Retirement Village’s Tribute To Former Elmbridge School Caretaker
A memorial bench has been introduced to the grounds of a retirement village in Cranleigh; in tribute to a former caretaker of the school which once stood on the site.
Ernest ‘Rob’ Butcher was the caretaker at Elmbridge Boys School from 1960 until its closure in 1980, moving into a bungalow on the site with his family at the time of accepting the job.
Rob was a well-known character around the school, and according to his son Mark, was often the first port of call for teachers and the headmaster when wanting to find out what was going on.
Mark recalls: “I spent many hours with my dad, going around the school when the boarders had gone home in the school holidays. He had an allotment at the bottom of the canal – which runs through the village – where he used to grow show Dahlias. The headmaster would often cycle down to us and ask ‘Rob, what’s going in in my school?’
“I think he was held in high regard, and I believe he was one of the longest serving members of staff at the school.”
When Rob passed away a few years ago, Mark wanted to establish a memorial in his honour – and Elmbridge Village seemed the perfect place.

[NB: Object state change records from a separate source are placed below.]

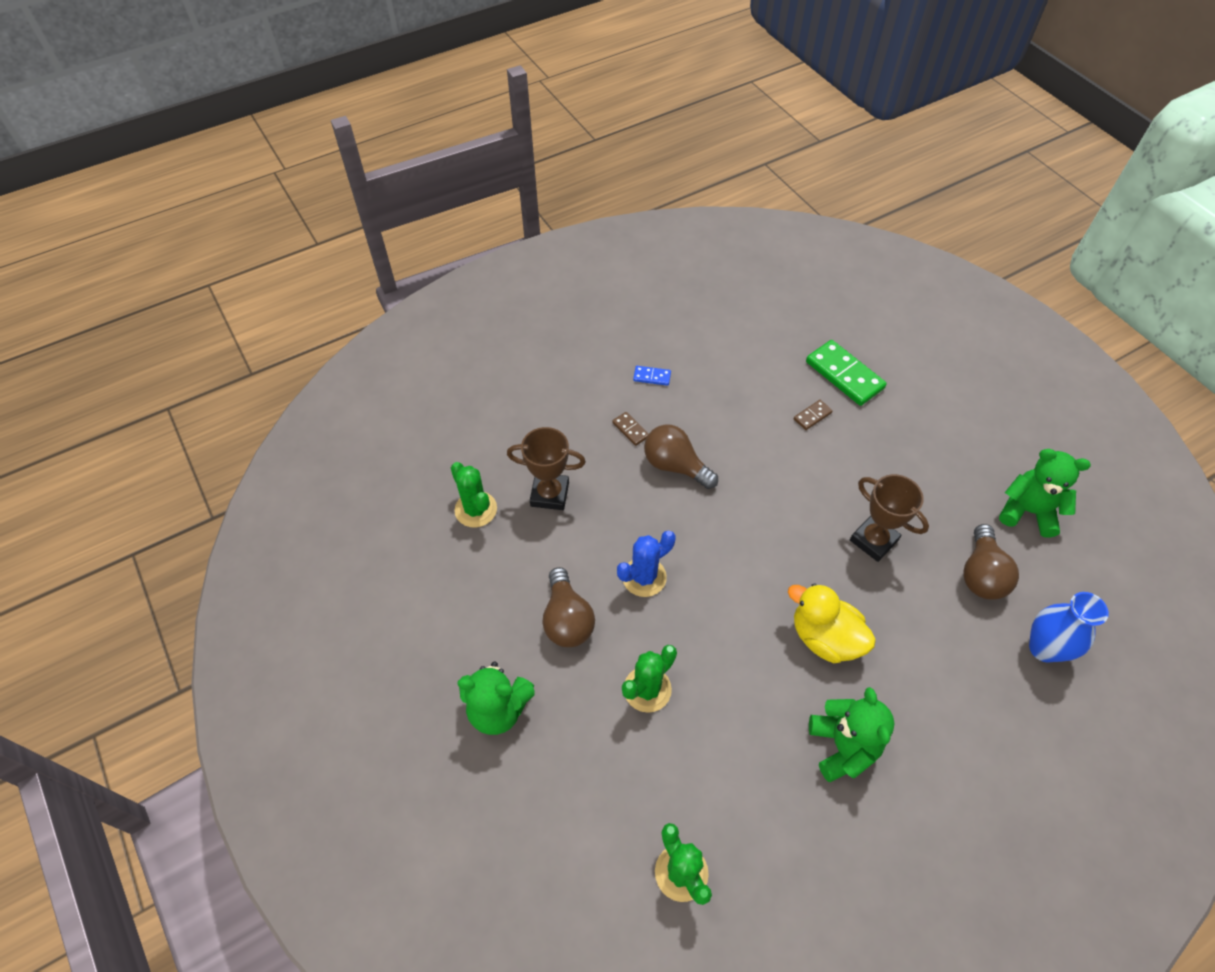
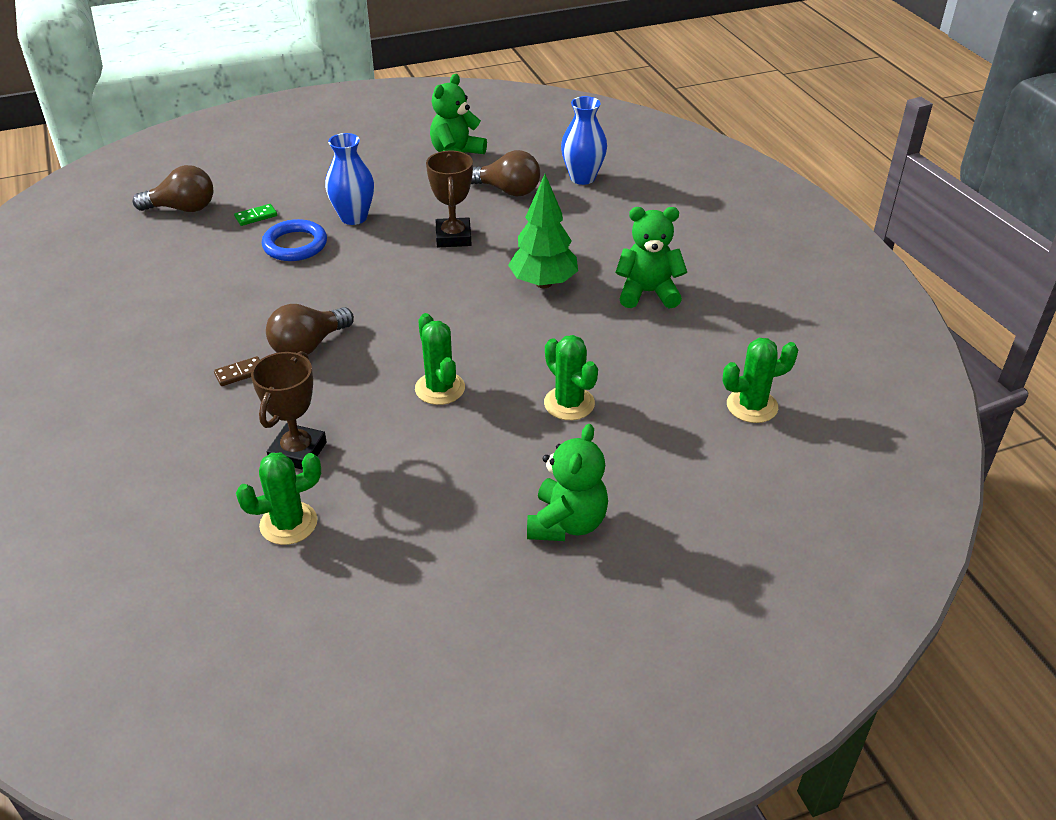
camera: 80 degrees left, 15 degrees down
(567, 619) = (472, 454): brown light bulb -> brown light bulb (183, 208)
(644, 577) = (440, 388): blue cactus -> green cactus
(652, 377) = (172, 346): blue domino -> none
(812, 416) = (295, 245): brown domino -> blue ring
(824, 637) = (543, 283): yellow duck -> green tree
(844, 375) = (256, 216): green domino -> green domino, size x0.48
(873, 449) = (353, 217): none -> blue vase
(873, 540) = (453, 237): brown trophy -> brown trophy turned 60 degrees counterclockwise

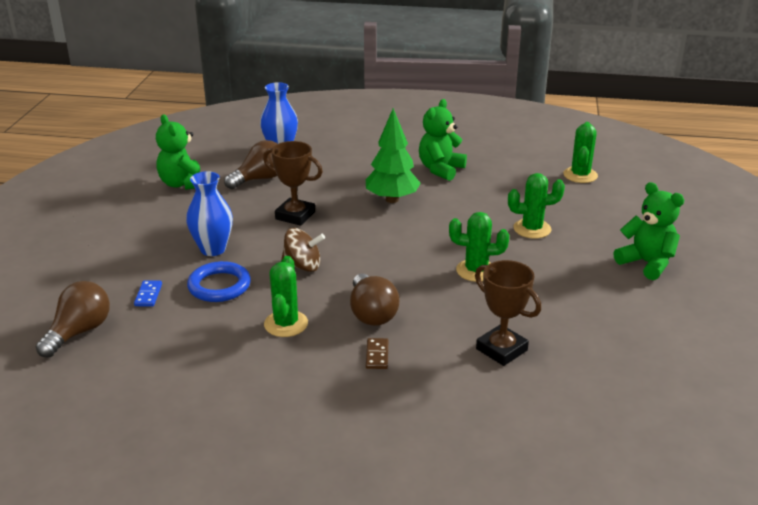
camera: 60 degrees left, 10 degrees down
(256, 216) = (148, 295): green domino -> blue domino
(288, 523) = (581, 373): green cactus -> green cactus (286, 324)
(362, 276) = (303, 266): none -> brown spinning top

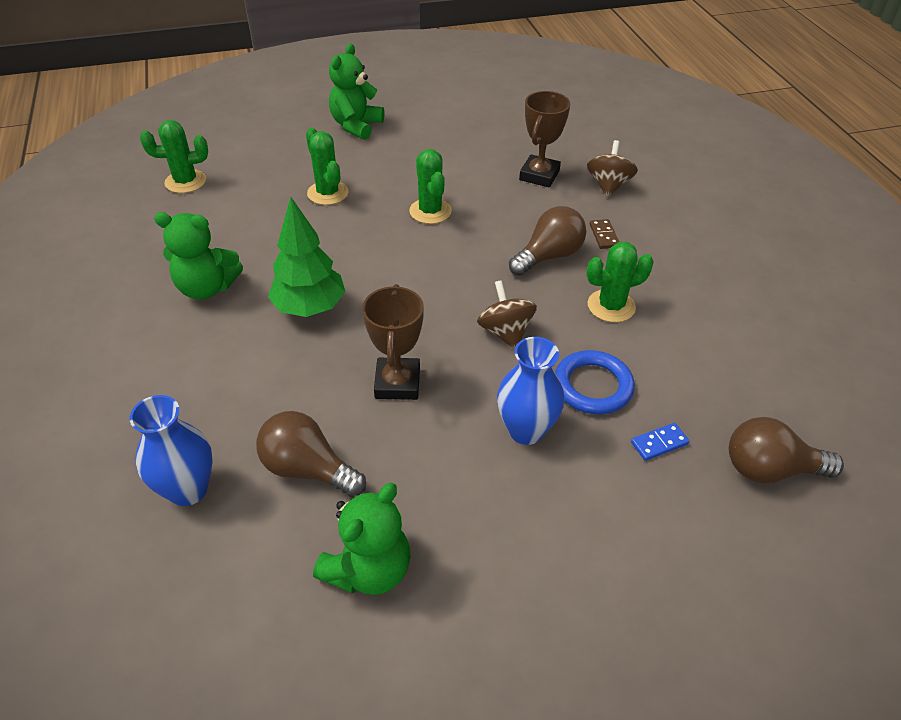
camera: 115 degrees left, 15 degrees up
(377, 355) = (604, 236): brown domino -> brown domino turned 75 degrees counterclockwise
(457, 391) = (608, 185): none -> brown spinning top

After speaking with village manager Keith Henesey, the idea of a bench was born – and the fitting tribute has just been delivered to the village.
Sadly, the bench arrived too late for Mark to see – as he emigrated to New Zealand just a few days previously – but he was able to meet with Keith at Elmbridge Village and share memories of his father prior to his trip.
Keith said: “It was a great pleasure to meet Mark, who had some wonderful stories to tell about his father, and offer some lovely insights into the village as it was during his time living in the school grounds.”
Elmbridge School was one of only two local authority run boarding schools in the country during its day.
A new housing development now occupies the site of its sister school – Kennilands in Sonning, Berkshire. The schools were hastily built in the late 1930s to offer schooling for evacuees from Essex, with Surrey being seen at the time as a rural location.